• [Problem]: Convert the lines of data below into a numbered list, leaving out any blank lines.

• [Information supplied]:
——

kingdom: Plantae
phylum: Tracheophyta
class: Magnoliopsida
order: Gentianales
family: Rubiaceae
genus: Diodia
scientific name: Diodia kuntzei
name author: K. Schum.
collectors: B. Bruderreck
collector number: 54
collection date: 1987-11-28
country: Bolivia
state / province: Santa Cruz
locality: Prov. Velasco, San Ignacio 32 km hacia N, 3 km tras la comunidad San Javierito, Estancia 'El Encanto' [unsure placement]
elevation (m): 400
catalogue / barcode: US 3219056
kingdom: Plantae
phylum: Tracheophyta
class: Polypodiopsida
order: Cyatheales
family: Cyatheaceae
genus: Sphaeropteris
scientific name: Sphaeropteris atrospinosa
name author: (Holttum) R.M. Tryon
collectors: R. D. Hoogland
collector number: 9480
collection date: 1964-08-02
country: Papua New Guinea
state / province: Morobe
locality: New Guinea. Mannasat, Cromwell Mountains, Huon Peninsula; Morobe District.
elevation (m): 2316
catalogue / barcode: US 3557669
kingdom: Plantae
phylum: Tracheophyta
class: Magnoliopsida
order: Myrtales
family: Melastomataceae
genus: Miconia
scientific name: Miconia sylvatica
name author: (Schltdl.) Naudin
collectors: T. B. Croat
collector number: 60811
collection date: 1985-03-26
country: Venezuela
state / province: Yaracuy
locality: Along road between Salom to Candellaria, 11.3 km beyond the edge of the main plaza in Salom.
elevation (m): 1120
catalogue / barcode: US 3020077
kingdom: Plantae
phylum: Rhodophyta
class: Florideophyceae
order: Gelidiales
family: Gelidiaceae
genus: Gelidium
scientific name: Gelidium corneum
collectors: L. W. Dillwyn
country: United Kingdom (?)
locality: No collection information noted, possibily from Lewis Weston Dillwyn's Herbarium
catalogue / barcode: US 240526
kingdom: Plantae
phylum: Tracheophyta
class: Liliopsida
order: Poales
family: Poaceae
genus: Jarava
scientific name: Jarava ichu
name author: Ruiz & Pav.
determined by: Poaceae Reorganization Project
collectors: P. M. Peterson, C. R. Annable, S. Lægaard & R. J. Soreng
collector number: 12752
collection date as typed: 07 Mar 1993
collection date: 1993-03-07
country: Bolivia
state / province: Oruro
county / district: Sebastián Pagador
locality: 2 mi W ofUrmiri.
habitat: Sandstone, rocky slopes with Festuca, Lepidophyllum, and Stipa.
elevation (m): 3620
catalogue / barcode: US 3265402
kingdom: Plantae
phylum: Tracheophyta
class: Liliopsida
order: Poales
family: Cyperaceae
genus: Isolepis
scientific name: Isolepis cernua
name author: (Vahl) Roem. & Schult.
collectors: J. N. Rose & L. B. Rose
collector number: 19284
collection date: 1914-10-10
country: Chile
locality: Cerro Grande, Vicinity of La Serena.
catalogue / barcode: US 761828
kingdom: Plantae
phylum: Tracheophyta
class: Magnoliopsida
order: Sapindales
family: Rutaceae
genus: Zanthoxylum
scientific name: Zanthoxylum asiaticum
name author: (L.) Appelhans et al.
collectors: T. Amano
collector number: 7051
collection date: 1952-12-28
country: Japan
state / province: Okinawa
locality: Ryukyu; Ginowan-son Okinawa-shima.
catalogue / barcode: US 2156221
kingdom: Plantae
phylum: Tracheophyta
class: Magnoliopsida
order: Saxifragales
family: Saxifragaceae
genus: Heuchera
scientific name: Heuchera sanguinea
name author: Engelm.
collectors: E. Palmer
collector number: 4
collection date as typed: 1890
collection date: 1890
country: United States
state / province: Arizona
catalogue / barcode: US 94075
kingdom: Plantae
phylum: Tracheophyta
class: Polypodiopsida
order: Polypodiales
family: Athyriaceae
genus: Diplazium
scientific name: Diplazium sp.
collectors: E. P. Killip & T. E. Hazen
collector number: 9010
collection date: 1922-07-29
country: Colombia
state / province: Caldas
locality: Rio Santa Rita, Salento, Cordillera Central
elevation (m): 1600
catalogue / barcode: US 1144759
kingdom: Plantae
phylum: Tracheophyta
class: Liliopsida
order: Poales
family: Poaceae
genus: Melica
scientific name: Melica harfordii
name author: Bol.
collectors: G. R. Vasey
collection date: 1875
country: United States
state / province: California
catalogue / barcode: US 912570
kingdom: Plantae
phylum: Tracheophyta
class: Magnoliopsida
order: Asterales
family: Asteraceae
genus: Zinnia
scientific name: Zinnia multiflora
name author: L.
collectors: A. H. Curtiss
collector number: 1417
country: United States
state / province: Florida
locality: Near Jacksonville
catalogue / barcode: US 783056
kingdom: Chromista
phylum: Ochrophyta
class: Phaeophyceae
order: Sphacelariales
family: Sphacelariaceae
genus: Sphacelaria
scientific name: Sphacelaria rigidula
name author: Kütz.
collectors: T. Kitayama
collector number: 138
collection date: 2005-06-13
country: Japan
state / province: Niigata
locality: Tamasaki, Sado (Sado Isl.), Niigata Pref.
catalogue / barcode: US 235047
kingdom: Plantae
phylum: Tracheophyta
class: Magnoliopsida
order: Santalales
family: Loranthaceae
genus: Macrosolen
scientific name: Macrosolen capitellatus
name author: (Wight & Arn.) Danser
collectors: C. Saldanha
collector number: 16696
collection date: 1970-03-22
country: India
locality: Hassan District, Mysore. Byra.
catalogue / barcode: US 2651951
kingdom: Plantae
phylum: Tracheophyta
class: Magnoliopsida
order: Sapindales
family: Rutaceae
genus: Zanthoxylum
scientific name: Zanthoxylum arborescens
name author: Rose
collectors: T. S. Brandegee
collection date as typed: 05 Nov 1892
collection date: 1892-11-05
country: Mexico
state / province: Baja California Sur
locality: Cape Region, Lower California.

——

• [Exercise answer]:
1. kingdom: Plantae
2. phylum: Tracheophyta
3. class: Magnoliopsida
4. order: Gentianales
5. family: Rubiaceae
6. genus: Diodia
7. scientific name: Diodia kuntzei
8. name author: K. Schum.
9. collectors: B. Bruderreck
10. collector number: 54
11. collection date: 1987-11-28
12. country: Bolivia
13. state / province: Santa Cruz
14. locality: Prov. Velasco, San Ignacio 32 km hacia N, 3 km tras la comunidad San Javierito, Estancia 'El Encanto' [unsure placement]
15. elevation (m): 400
16. catalogue / barcode: US 3219056
17. kingdom: Plantae
18. phylum: Tracheophyta
19. class: Polypodiopsida
20. order: Cyatheales
21. family: Cyatheaceae
22. genus: Sphaeropteris
23. scientific name: Sphaeropteris atrospinosa
24. name author: (Holttum) R.M. Tryon
25. collectors: R. D. Hoogland
26. collector number: 9480
27. collection date: 1964-08-02
28. country: Papua New Guinea
29. state / province: Morobe
30. locality: New Guinea. Mannasat, Cromwell Mountains, Huon Peninsula; Morobe District.
31. elevation (m): 2316
32. catalogue / barcode: US 3557669
33. kingdom: Plantae
34. phylum: Tracheophyta
35. class: Magnoliopsida
36. order: Myrtales
37. family: Melastomataceae
38. genus: Miconia
39. scientific name: Miconia sylvatica
40. name author: (Schltdl.) Naudin
41. collectors: T. B. Croat
42. collector number: 60811
43. collection date: 1985-03-26
44. country: Venezuela
45. state / province: Yaracuy
46. locality: Along road between Salom to Candellaria, 11.3 km beyond the edge of the main plaza in Salom.
47. elevation (m): 1120
48. catalogue / barcode: US 3020077
49. kingdom: Plantae
50. phylum: Rhodophyta
51. class: Florideophyceae
52. order: Gelidiales
53. family: Gelidiaceae
54. genus: Gelidium
55. scientific name: Gelidium corneum
56. collectors: L. W. Dillwyn
57. country: United Kingdom (?)
58. locality: No collection information noted, possibily from Lewis Weston Dillwyn's Herbarium
59. catalogue / barcode: US 240526
60. kingdom: Plantae
61. phylum: Tracheophyta
62. class: Liliopsida
63. order: Poales
64. family: Poaceae
65. genus: Jarava
66. scientific name: Jarava ichu
67. name author: Ruiz & Pav.
68. determined by: Poaceae Reorganization Project
69. collectors: P. M. Peterson, C. R. Annable, S. Lægaard & R. J. Soreng
70. collector number: 12752
71. collection date as typed: 07 Mar 1993
72. collection date: 1993-03-07
73. country: Bolivia
74. state / province: Oruro
75. county / district: Sebastián Pagador
76. locality: 2 mi W ofUrmiri.
77. habitat: Sandstone, rocky slopes with Festuca, Lepidophyllum, and Stipa.
78. elevation (m): 3620
79. catalogue / barcode: US 3265402
80. kingdom: Plantae
81. phylum: Tracheophyta
82. class: Liliopsida
83. order: Poales
84. family: Cyperaceae
85. genus: Isolepis
86. scientific name: Isolepis cernua
87. name author: (Vahl) Roem. & Schult.
88. collectors: J. N. Rose & L. B. Rose
89. collector number: 19284
90. collection date: 1914-10-10
91. country: Chile
92. locality: Cerro Grande, Vicinity of La Serena.
93. catalogue / barcode: US 761828
94. kingdom: Plantae
95. phylum: Tracheophyta
96. class: Magnoliopsida
97. order: Sapindales
98. family: Rutaceae
99. genus: Zanthoxylum
100. scientific name: Zanthoxylum asiaticum
101. name author: (L.) Appelhans et al.
102. collectors: T. Amano
103. collector number: 7051
104. collection date: 1952-12-28
105. country: Japan
106. state / province: Okinawa
107. locality: Ryukyu; Ginowan-son Okinawa-shima.
108. catalogue / barcode: US 2156221
109. kingdom: Plantae
110. phylum: Tracheophyta
111. class: Magnoliopsida
112. order: Saxifragales
113. family: Saxifragaceae
114. genus: Heuchera
115. scientific name: Heuchera sanguinea
116. name author: Engelm.
117. collectors: E. Palmer
118. collector number: 4
119. collection date as typed: 1890
120. collection date: 1890
121. country: United States
122. state / province: Arizona
123. catalogue / barcode: US 94075
124. kingdom: Plantae
125. phylum: Tracheophyta
126. class: Polypodiopsida
127. order: Polypodiales
128. family: Athyriaceae
129. genus: Diplazium
130. scientific name: Diplazium sp.
131. collectors: E. P. Killip & T. E. Hazen
132. collector number: 9010
133. collection date: 1922-07-29
134. country: Colombia
135. state / province: Caldas
136. locality: Rio Santa Rita, Salento, Cordillera Central
137. elevation (m): 1600
138. catalogue / barcode: US 1144759
139. kingdom: Plantae
140. phylum: Tracheophyta
141. class: Liliopsida
142. order: Poales
143. family: Poaceae
144. genus: Melica
145. scientific name: Melica harfordii
146. name author: Bol.
147. collectors: G. R. Vasey
148. collection date: 1875
149. country: United States
150. state / province: California
151. catalogue / barcode: US 912570
152. kingdom: Plantae
153. phylum: Tracheophyta
154. class: Magnoliopsida
155. order: Asterales
156. family: Asteraceae
157. genus: Zinnia
158. scientific name: Zinnia multiflora
159. name author: L.
160. collectors: A. H. Curtiss
161. collector number: 1417
162. country: United States
163. state / province: Florida
164. locality: Near Jacksonville
165. catalogue / barcode: US 783056
166. kingdom: Chromista
167. phylum: Ochrophyta
168. class: Phaeophyceae
169. order: Sphacelariales
170. family: Sphacelariaceae
171. genus: Sphacelaria
172. scientific name: Sphacelaria rigidula
173. name author: Kütz.
174. collectors: T. Kitayama
175. collector number: 138
176. collection date: 2005-06-13
177. country: Japan
178. state / province: Niigata
179. locality: Tamasaki, Sado (Sado Isl.), Niigata Pref.
180. catalogue / barcode: US 235047
181. kingdom: Plantae
182. phylum: Tracheophyta
183. class: Magnoliopsida
184. order: Santalales
185. family: Loranthaceae
186. genus: Macrosolen
187. scientific name: Macrosolen capitellatus
188. name author: (Wight & Arn.) Danser
189. collectors: C. Saldanha
190. collector number: 16696
191. collection date: 1970-03-22
192. country: India
193. locality: Hassan District, Mysore. Byra.
194. catalogue / barcode: US 2651951
195. kingdom: Plantae
196. phylum: Tracheophyta
197. class: Magnoliopsida
198. order: Sapindales
199. family: Rutaceae
200. genus: Zanthoxylum
201. scientific name: Zanthoxylum arborescens
202. name author: Rose
203. collectors: T. S. Brandegee
204. collection date as typed: 05 Nov 1892
205. collection date: 1892-11-05
206. country: Mexico
207. state / province: Baja California Sur
208. locality: Cape Region, Lower California.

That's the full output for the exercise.